"""

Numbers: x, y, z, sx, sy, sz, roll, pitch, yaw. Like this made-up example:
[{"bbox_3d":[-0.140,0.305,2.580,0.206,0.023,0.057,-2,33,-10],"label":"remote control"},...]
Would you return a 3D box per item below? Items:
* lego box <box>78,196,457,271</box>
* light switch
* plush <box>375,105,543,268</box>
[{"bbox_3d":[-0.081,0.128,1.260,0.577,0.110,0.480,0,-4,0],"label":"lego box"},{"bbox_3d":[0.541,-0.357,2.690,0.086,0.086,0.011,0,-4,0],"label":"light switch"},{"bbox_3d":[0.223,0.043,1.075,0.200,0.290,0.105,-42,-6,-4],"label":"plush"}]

"""

Copy every one of the rows above word for word, changing nothing.

Numbers: x, y, z, sx, sy, sz, roll, pitch, yaw. Like this made-up example:
[{"bbox_3d":[-0.140,0.305,2.580,0.206,0.023,0.057,-2,33,-10],"label":"remote control"},...]
Would you return a 3D box per item below? Items:
* lego box <box>78,196,457,271</box>
* light switch
* plush <box>375,105,543,268</box>
[{"bbox_3d":[-0.081,0.128,1.260,0.577,0.110,0.480,0,-4,0],"label":"lego box"},{"bbox_3d":[0.541,-0.357,2.690,0.086,0.086,0.011,0,-4,0],"label":"light switch"},{"bbox_3d":[0.223,0.043,1.075,0.200,0.290,0.105,-42,-6,-4],"label":"plush"}]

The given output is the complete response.